Child care providers need to be aware of this dramatic rise in RSV cases because
some children can get very sick and need hospitalization.
RSV is a virus which usually causes common cold symptoms in most children and adults. But it’s important to know that babies 12 weeks old or younger are at much higher risk for complications from RSV.
Factors that put children at risk for severe RSV infections include:
- 3 months of age or younger (due to difficulty clearing mucus from smaller airways)

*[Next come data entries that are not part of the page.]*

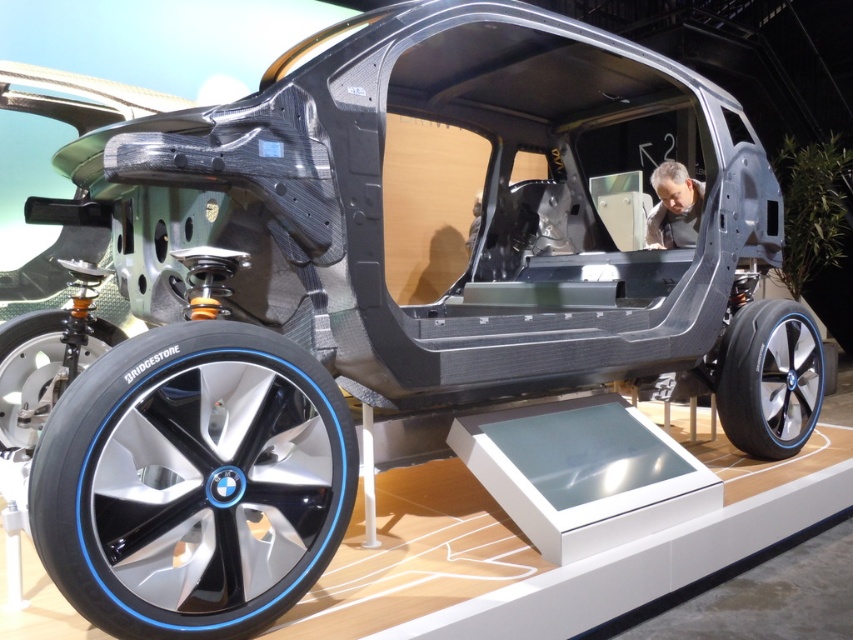
Question: Which is farther from the polished aluminum wheel at lower left?

Choices:
 (A) gray matte skin at center
 (B) shiny silver rim at lower left
 (C) shiny metallic wheel at lower right

Answer: (A)

Question: In this image, where is shiny metallic wheel at lower right located relative to shiny silver rim at lower left?

Choices:
 (A) left
 (B) right

Answer: (B)

Question: Which object is positioned closest to the gray matte skin at center?

Choices:
 (A) shiny metallic wheel at lower right
 (B) polished aluminum wheel at lower left
 (C) shiny silver rim at lower left

Answer: (A)

Question: Is shiny metallic wheel at lower right further to the viewer compared to gray matte skin at center?

Choices:
 (A) yes
 (B) no

Answer: (B)

Question: Estimate the real-world distances between objects in this image. Which object is closer to the shiny silver rim at lower left?

Choices:
 (A) gray matte skin at center
 (B) shiny metallic wheel at lower right

Answer: (B)

Question: Does shiny metallic wheel at lower right have a larger size compared to gray matte skin at center?

Choices:
 (A) yes
 (B) no

Answer: (A)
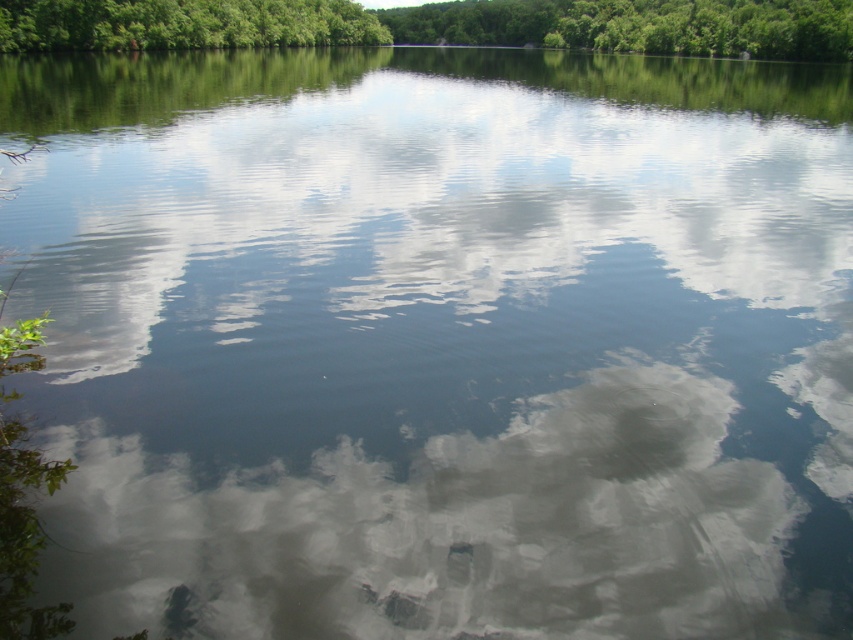
Question: Can you confirm if cloudy sky at center is bigger than green leafy trees at upper center?

Choices:
 (A) no
 (B) yes

Answer: (A)

Question: Which of the following is the farthest from the observer?

Choices:
 (A) green leafy trees at upper center
 (B) cloudy sky at center
 (C) green leafy tree at upper center

Answer: (C)

Question: Does cloudy sky at center appear on the left side of green leafy tree at upper center?

Choices:
 (A) no
 (B) yes

Answer: (B)

Question: From the image, what is the correct spatial relationship of green leafy tree at upper center in relation to green leafy trees at upper center?

Choices:
 (A) left
 (B) right

Answer: (B)

Question: Which point is farther to the camera?

Choices:
 (A) cloudy sky at center
 (B) green leafy tree at upper center

Answer: (B)

Question: Estimate the real-world distances between objects in this image. Which object is closer to the green leafy trees at upper center?

Choices:
 (A) green leafy tree at upper center
 (B) cloudy sky at center

Answer: (A)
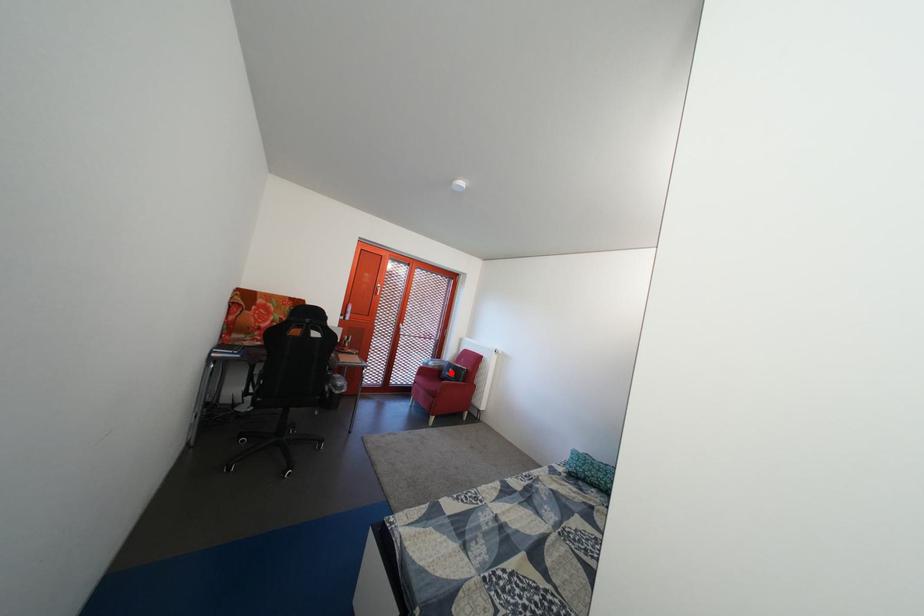
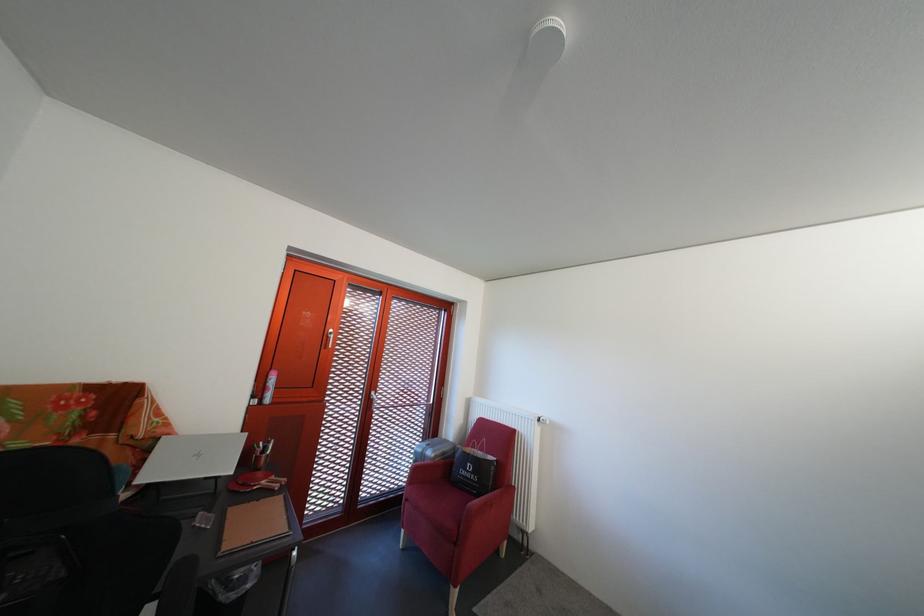
Locate, in the second image, the point that corresponds to the highlighted location in the first image.

(455, 460)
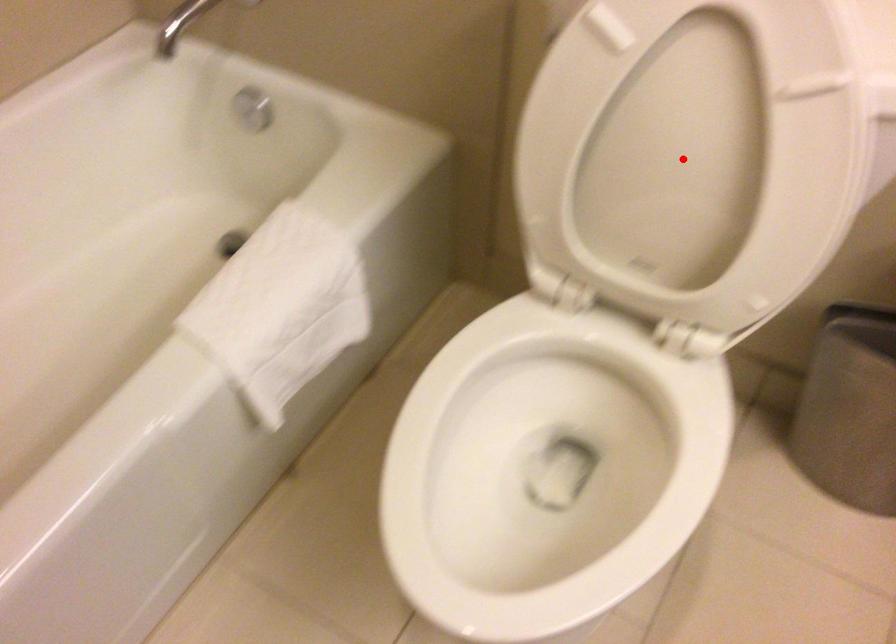
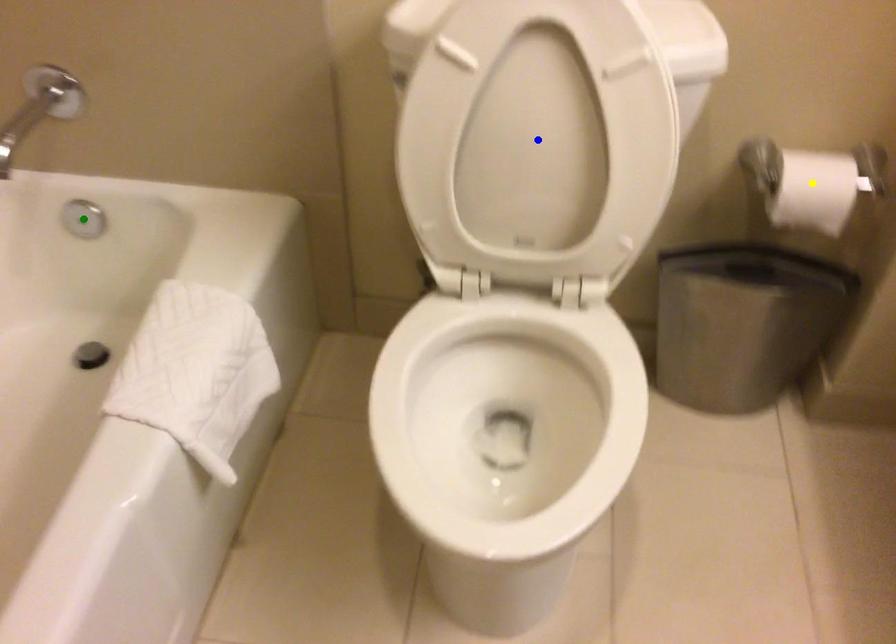
Question: I am providing you with two images of the same scene from different viewpoints. A red point is marked on the first image. You are given multiple points on the second image. Can you choose the point in image 2 that corresponds to the point in image 1?

Choices:
 (A) yellow point
 (B) green point
 (C) blue point

Answer: (C)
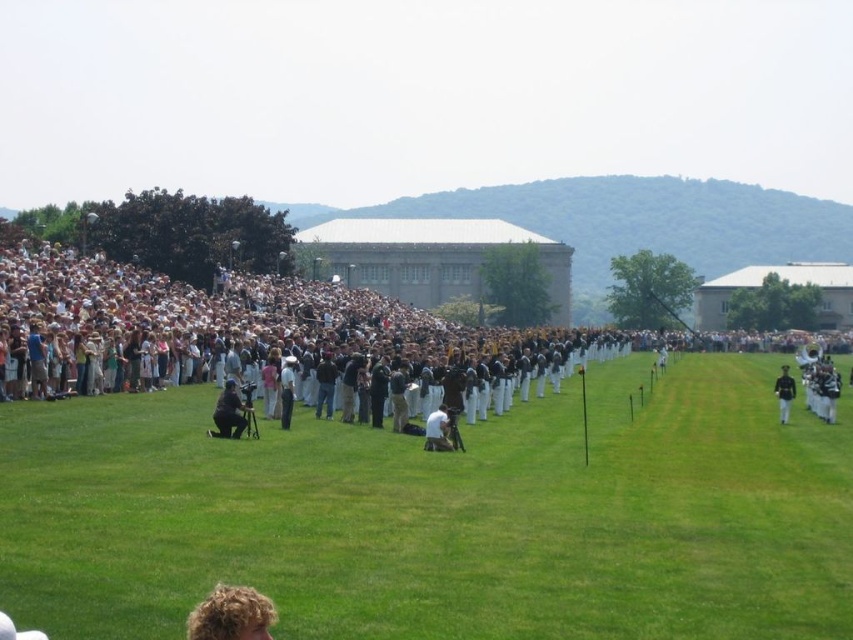
You are a photographer at the event and need to capture a clear shot of the dark blue uniform at center. The matte black camera at lower center is in your way. Can you adjust your position to take the photo without moving the camera?

The matte black camera at lower center is shorter than the dark blue uniform at center, so you can adjust your position to look over the matte black camera at lower center and still capture the dark blue uniform at center in your shot.

You are a photographer trying to capture a clear shot of the curly blonde hair at lower left. The photographer is standing at the point marked by the coordinates point (231, 614). Where should you position yourself to avoid blocking the view of the crowd on the left side?

The point (231, 614) marks the location of the curly blonde hair at lower left. To avoid blocking the crowd on the left side, position yourself behind this point so that you are facing towards the crowd, ensuring your body doesn t obstruct their view.

You are a photographer at the event and need to position your matte black camera at lower center to capture the dark blue uniform at center clearly. Since the camera is positioned lower, will it be able to see the uniform without obstruction?

The matte black camera at lower center is thinner than the dark blue uniform at center, so it might be partially obstructed depending on their exact positions. However, since the camera is positioned lower, it can still capture the uniform as long as there isn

- Being around children in a child care setting
- Exposure to secondhand smoke
- Children with a history of weakened immune symptoms, preterm birth, or heart or lung problems
Children or adults with RSV might not look sick, but could be unknowingly infecting others with the virus, as it is spread by respiratory droplets falling on surfaces and when talking, coughing, or sneezing. RSV may be spread before obvious signs or symptoms appear, much like COVID-19.
It is particularly concerning right now because the spread of RSV and other seasonal respiratory illnesses like influenza (flu) has started earlier than usual this year. We know that COVID-19 is still circulating, too. Mitigation strategies for COVID-19, like strict hand washing and sanitation practices, along with masking, can limit the spread of viral illnesses, such as RSV and flu, in child care settings.